IoT

Protection starts at the weakest link

1st December 2014
Nat Bowers
0

In the IoT age, the only secure option may be to trust nothing, as Christopher Smith, VP Marketing, Green Hills Software, explains.

Most readers will know that while the term IoT may be relatively recent, the concept has been around for many years. The Things are, of course, embedded systems, which can trace their history back to the birth of the MPU. The difference between those early devices and the Things of today - apart from the extraordinary increases in performance and functionality - is that the latter are connected to the internet, either directly or via a gateway.

As with the spread of internet access for personal computers, this progression provides many opportunities for sharing, collaborating and learning but also exposes users to a greatly increased risk of unauthorised access and tampering.
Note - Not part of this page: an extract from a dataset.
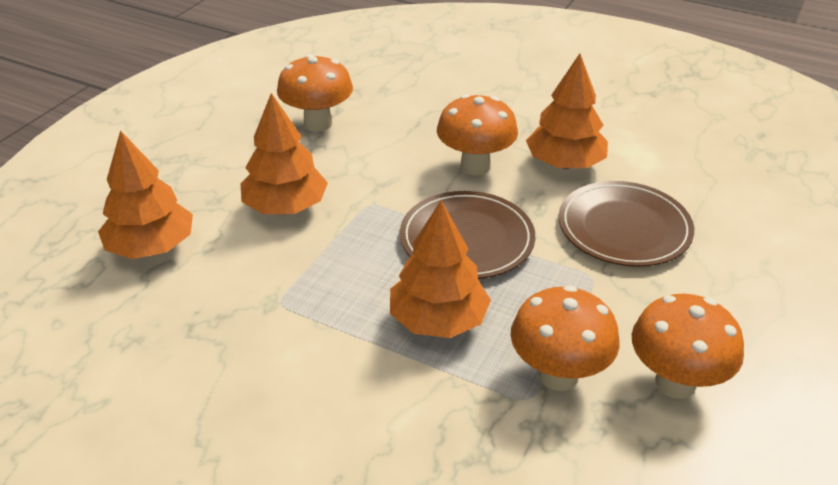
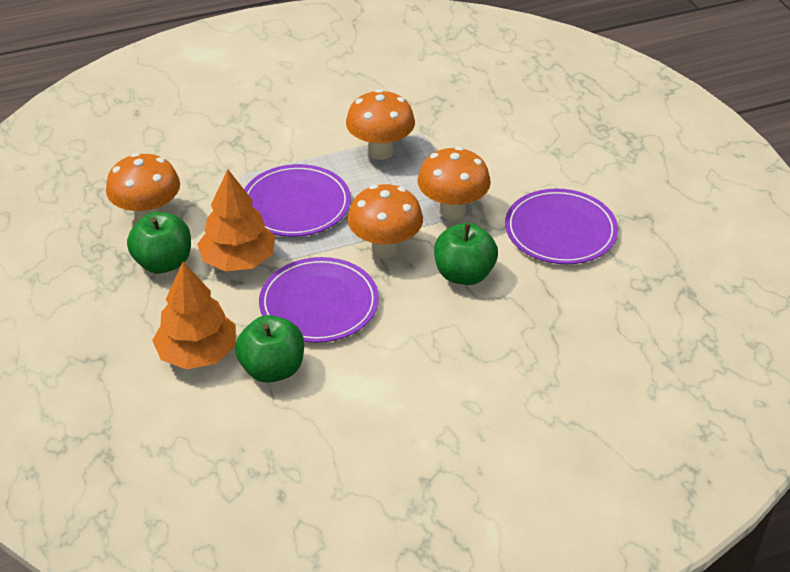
brown plate: 2 -> 0
green apple: 0 -> 3
orange tree: 4 -> 2
purple plate: 0 -> 3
In a traditional 32- or 64-bit embedded system, applications frequently sit on an OS that has been ported to the target hardware and use the OS’s API to perform localised functions. In the IoT, both the top and bottom of this structure are rapidly becoming virtualised. At the top, access to the web is driving many device-resident applications to be replaced by remote applications that use web APIs instead of OS APIs. At the bottom of the stack, hardware is being virtualised, enabling designers to more easily upgrade operating systems or use multiple OSs in a single system to match the best product to each subsystem component.

IoT Things must virtualise not only processing, storage and network resources but also a whole host of additional hardware including many types of complex graphics and human interfaces, wireless connectivity and sensors. Often they also juggle mixed-criticality workloads: safety-critical real-time OS for one subsystem, consumer-grade OS for another. These hypervisors - or Thingvisors - can also be seen as a software root of trust upon which designers can develop an overall robust and secure system.

Some mistakenly believe that cloud security can be assured by only fortifying data centres. However, every node of connectivity spreading out to the remote end points of a network are vulnerable and where the real danger lies. The same is true for the IoT. Attackers always seek out the weakest link first and, if a Thing is only partially protected or even unprotected, it will be targeted - it’s just a matter of when. Once taken over, the Things can be used individually, or en masse, to not only access a central server, but they may also hold valuable personal information, particularly as we increasingly use devices to monitor and report our health, social activities and location. And the more the IoT grows, the bigger the target the aggregate value of the Things represents.

Relying on a secure HTTPS-connection between the Thing and the cloud to protect data is optimistic due to the range and variety of links over which IoT information will flow. It will not be practical for developers to know how data will flow across the net and whether or not the various linking systems will be worthy of trust. Consequently, the best approach is to adopt a zero-trust strategy where we assume the cloud is inherently insecure. The hypervisor-based platform architecture, coupled with a hardware root of trust, provides a powerful and essential foundation with which developers can build such secure IoT systems.